[Dataset entries]
Segment Open

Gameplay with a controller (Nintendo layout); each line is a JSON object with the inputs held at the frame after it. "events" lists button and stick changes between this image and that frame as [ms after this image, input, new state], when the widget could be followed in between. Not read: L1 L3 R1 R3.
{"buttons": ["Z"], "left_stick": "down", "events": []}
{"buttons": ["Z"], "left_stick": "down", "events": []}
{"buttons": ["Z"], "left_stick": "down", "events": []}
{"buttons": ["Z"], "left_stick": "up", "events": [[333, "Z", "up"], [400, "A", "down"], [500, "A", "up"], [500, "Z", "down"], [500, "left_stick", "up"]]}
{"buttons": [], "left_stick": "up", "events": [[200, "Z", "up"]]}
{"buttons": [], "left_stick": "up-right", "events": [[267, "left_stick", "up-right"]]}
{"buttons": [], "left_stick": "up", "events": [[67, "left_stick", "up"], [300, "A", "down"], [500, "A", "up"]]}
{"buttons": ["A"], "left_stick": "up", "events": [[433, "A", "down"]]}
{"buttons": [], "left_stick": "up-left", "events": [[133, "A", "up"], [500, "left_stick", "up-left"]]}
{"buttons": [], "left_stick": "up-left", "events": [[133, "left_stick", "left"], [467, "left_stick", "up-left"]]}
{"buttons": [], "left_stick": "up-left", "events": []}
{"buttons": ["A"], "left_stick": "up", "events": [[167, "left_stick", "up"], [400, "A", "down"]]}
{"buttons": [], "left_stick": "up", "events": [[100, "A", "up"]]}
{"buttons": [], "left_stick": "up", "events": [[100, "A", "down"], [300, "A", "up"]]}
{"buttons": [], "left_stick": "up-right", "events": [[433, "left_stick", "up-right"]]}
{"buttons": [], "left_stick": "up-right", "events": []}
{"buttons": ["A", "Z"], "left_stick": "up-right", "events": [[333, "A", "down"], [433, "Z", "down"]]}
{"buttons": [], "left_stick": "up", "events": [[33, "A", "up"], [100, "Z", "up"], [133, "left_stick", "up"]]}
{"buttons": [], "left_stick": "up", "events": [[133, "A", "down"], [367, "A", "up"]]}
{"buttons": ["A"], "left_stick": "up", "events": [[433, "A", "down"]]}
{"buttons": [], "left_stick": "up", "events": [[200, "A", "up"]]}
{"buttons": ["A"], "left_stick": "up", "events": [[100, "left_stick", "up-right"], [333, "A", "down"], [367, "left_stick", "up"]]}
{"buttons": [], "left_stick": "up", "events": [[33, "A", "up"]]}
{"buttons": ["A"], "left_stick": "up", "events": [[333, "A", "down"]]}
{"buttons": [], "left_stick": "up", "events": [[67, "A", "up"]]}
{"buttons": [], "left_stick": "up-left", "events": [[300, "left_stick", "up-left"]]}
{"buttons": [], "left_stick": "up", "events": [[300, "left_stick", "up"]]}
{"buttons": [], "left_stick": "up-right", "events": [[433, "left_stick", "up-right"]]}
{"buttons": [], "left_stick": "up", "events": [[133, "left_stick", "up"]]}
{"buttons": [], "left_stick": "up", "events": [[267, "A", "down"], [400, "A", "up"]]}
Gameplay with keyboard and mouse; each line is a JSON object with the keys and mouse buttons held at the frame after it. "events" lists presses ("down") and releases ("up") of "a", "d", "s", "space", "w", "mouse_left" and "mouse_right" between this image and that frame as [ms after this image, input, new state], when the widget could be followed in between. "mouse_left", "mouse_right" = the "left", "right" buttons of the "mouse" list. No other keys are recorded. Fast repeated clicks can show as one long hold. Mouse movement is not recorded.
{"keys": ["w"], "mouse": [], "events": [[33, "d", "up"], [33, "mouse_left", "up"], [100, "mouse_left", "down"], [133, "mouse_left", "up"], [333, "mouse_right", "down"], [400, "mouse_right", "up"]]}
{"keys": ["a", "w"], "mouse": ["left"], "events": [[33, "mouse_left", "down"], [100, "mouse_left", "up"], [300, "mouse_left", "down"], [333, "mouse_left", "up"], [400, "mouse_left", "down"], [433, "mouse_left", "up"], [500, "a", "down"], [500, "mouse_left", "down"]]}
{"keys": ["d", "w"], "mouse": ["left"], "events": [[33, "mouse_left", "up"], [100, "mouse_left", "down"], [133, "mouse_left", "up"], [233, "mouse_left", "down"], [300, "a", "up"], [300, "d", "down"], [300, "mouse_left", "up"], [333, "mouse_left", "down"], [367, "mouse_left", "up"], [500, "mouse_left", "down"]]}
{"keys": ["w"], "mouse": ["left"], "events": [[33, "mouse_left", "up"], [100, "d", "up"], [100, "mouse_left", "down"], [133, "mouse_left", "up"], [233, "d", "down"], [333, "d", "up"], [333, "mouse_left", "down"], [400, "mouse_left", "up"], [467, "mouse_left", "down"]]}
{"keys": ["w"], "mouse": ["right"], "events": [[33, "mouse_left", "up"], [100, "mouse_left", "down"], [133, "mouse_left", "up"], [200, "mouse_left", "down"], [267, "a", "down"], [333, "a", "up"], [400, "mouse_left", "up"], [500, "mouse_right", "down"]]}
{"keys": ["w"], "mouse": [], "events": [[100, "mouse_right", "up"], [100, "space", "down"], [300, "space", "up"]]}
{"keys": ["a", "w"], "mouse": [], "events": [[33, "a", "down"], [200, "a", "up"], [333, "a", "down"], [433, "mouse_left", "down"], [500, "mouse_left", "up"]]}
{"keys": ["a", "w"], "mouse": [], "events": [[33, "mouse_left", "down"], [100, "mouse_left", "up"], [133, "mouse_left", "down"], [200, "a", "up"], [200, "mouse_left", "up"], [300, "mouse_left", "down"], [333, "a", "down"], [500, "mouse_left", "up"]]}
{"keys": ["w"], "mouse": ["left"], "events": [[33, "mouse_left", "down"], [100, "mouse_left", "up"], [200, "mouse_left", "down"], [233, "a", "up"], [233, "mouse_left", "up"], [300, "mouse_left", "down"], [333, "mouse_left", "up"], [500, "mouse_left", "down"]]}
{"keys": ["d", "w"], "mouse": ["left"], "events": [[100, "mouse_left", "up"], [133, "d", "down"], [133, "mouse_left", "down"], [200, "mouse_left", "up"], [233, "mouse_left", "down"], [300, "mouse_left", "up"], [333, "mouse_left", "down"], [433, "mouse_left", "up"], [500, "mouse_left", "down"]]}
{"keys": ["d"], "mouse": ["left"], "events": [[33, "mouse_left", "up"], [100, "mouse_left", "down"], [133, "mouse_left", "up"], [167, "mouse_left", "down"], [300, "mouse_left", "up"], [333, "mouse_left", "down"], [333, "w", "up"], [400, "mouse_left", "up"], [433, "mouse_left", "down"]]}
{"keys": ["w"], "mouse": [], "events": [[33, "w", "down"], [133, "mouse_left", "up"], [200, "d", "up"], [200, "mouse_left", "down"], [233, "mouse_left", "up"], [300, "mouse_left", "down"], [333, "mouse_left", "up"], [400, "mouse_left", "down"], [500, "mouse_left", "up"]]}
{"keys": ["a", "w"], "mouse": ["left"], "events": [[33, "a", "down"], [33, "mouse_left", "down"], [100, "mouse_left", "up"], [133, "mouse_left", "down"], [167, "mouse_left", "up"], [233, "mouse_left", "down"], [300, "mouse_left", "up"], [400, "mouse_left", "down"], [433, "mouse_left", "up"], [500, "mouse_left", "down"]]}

Segment Closed

Copy each record above so that no word or mark differs.

- _Solution for this task_:
Gameplay with a controller (Nintendo layout); each line is a JSON object with the inputs held at the frame after it. "events" lists button and stick changes between this image and that frame as [ms after this image, input, new state], when the widget could be followed in between. Not read: L1 L3 R1 R3.
{"buttons": ["Z"], "left_stick": "down", "events": []}
{"buttons": ["Z"], "left_stick": "down", "events": []}
{"buttons": ["Z"], "left_stick": "down", "events": []}
{"buttons": ["Z"], "left_stick": "up", "events": [[333, "Z", "up"], [400, "A", "down"], [500, "A", "up"], [500, "Z", "down"], [500, "left_stick", "up"]]}
{"buttons": [], "left_stick": "up", "events": [[200, "Z", "up"]]}
{"buttons": [], "left_stick": "up-right", "events": [[267, "left_stick", "up-right"]]}
{"buttons": [], "left_stick": "up", "events": [[67, "left_stick", "up"], [300, "A", "down"], [500, "A", "up"]]}
{"buttons": ["A"], "left_stick": "up", "events": [[433, "A", "down"]]}
{"buttons": [], "left_stick": "up-left", "events": [[133, "A", "up"], [500, "left_stick", "up-left"]]}
{"buttons": [], "left_stick": "up-left", "events": [[133, "left_stick", "left"], [467, "left_stick", "up-left"]]}
{"buttons": [], "left_stick": "up-left", "events": []}
{"buttons": ["A"], "left_stick": "up", "events": [[167, "left_stick", "up"], [400, "A", "down"]]}
{"buttons": [], "left_stick": "up", "events": [[100, "A", "up"]]}
{"buttons": [], "left_stick": "up", "events": [[100, "A", "down"], [300, "A", "up"]]}
{"buttons": [], "left_stick": "up-right", "events": [[433, "left_stick", "up-right"]]}
{"buttons": [], "left_stick": "up-right", "events": []}
{"buttons": ["A", "Z"], "left_stick": "up-right", "events": [[333, "A", "down"], [433, "Z", "down"]]}
{"buttons": [], "left_stick": "up", "events": [[33, "A", "up"], [100, "Z", "up"], [133, "left_stick", "up"]]}
{"buttons": [], "left_stick": "up", "events": [[133, "A", "down"], [367, "A", "up"]]}
{"buttons": ["A"], "left_stick": "up", "events": [[433, "A", "down"]]}
{"buttons": [], "left_stick": "up", "events": [[200, "A", "up"]]}
{"buttons": ["A"], "left_stick": "up", "events": [[100, "left_stick", "up-right"], [333, "A", "down"], [367, "left_stick", "up"]]}
{"buttons": [], "left_stick": "up", "events": [[33, "A", "up"]]}
{"buttons": ["A"], "left_stick": "up", "events": [[333, "A", "down"]]}
{"buttons": [], "left_stick": "up", "events": [[67, "A", "up"]]}
{"buttons": [], "left_stick": "up-left", "events": [[300, "left_stick", "up-left"]]}
{"buttons": [], "left_stick": "up", "events": [[300, "left_stick", "up"]]}
{"buttons": [], "left_stick": "up-right", "events": [[433, "left_stick", "up-right"]]}
{"buttons": [], "left_stick": "up", "events": [[133, "left_stick", "up"]]}
{"buttons": [], "left_stick": "up", "events": [[267, "A", "down"], [400, "A", "up"]]}
Gameplay with keyboard and mouse; each line is a JSON object with the keys and mouse buttons held at the frame after it. "events" lists presses ("down") and releases ("up") of "a", "d", "s", "space", "w", "mouse_left" and "mouse_right" between this image and that frame as [ms after this image, input, new state], when the widget could be followed in between. "mouse_left", "mouse_right" = the "left", "right" buttons of the "mouse" list. No other keys are recorded. Fast repeated clicks can show as one long hold. Mouse movement is not recorded.
{"keys": ["w"], "mouse": [], "events": [[33, "d", "up"], [33, "mouse_left", "up"], [100, "mouse_left", "down"], [133, "mouse_left", "up"], [333, "mouse_right", "down"], [400, "mouse_right", "up"]]}
{"keys": ["a", "w"], "mouse": ["left"], "events": [[33, "mouse_left", "down"], [100, "mouse_left", "up"], [300, "mouse_left", "down"], [333, "mouse_left", "up"], [400, "mouse_left", "down"], [433, "mouse_left", "up"], [500, "a", "down"], [500, "mouse_left", "down"]]}
{"keys": ["d", "w"], "mouse": ["left"], "events": [[33, "mouse_left", "up"], [100, "mouse_left", "down"], [133, "mouse_left", "up"], [233, "mouse_left", "down"], [300, "a", "up"], [300, "d", "down"], [300, "mouse_left", "up"], [333, "mouse_left", "down"], [367, "mouse_left", "up"], [500, "mouse_left", "down"]]}
{"keys": ["w"], "mouse": ["left"], "events": [[33, "mouse_left", "up"], [100, "d", "up"], [100, "mouse_left", "down"], [133, "mouse_left", "up"], [233, "d", "down"], [333, "d", "up"], [333, "mouse_left", "down"], [400, "mouse_left", "up"], [467, "mouse_left", "down"]]}
{"keys": ["w"], "mouse": ["right"], "events": [[33, "mouse_left", "up"], [100, "mouse_left", "down"], [133, "mouse_left", "up"], [200, "mouse_left", "down"], [267, "a", "down"], [333, "a", "up"], [400, "mouse_left", "up"], [500, "mouse_right", "down"]]}
{"keys": ["w"], "mouse": [], "events": [[100, "mouse_right", "up"], [100, "space", "down"], [300, "space", "up"]]}
{"keys": ["a", "w"], "mouse": [], "events": [[33, "a", "down"], [200, "a", "up"], [333, "a", "down"], [433, "mouse_left", "down"], [500, "mouse_left", "up"]]}
{"keys": ["a", "w"], "mouse": [], "events": [[33, "mouse_left", "down"], [100, "mouse_left", "up"], [133, "mouse_left", "down"], [200, "a", "up"], [200, "mouse_left", "up"], [300, "mouse_left", "down"], [333, "a", "down"], [500, "mouse_left", "up"]]}
{"keys": ["w"], "mouse": ["left"], "events": [[33, "mouse_left", "down"], [100, "mouse_left", "up"], [200, "mouse_left", "down"], [233, "a", "up"], [233, "mouse_left", "up"], [300, "mouse_left", "down"], [333, "mouse_left", "up"], [500, "mouse_left", "down"]]}
{"keys": ["d", "w"], "mouse": ["left"], "events": [[100, "mouse_left", "up"], [133, "d", "down"], [133, "mouse_left", "down"], [200, "mouse_left", "up"], [233, "mouse_left", "down"], [300, "mouse_left", "up"], [333, "mouse_left", "down"], [433, "mouse_left", "up"], [500, "mouse_left", "down"]]}
{"keys": ["d"], "mouse": ["left"], "events": [[33, "mouse_left", "up"], [100, "mouse_left", "down"], [133, "mouse_left", "up"], [167, "mouse_left", "down"], [300, "mouse_left", "up"], [333, "mouse_left", "down"], [333, "w", "up"], [400, "mouse_left", "up"], [433, "mouse_left", "down"]]}
{"keys": ["w"], "mouse": [], "events": [[33, "w", "down"], [133, "mouse_left", "up"], [200, "d", "up"], [200, "mouse_left", "down"], [233, "mouse_left", "up"], [300, "mouse_left", "down"], [333, "mouse_left", "up"], [400, "mouse_left", "down"], [500, "mouse_left", "up"]]}
{"keys": ["a", "w"], "mouse": ["left"], "events": [[33, "a", "down"], [33, "mouse_left", "down"], [100, "mouse_left", "up"], [133, "mouse_left", "down"], [167, "mouse_left", "up"], [233, "mouse_left", "down"], [300, "mouse_left", "up"], [400, "mouse_left", "down"], [433, "mouse_left", "up"], [500, "mouse_left", "down"]]}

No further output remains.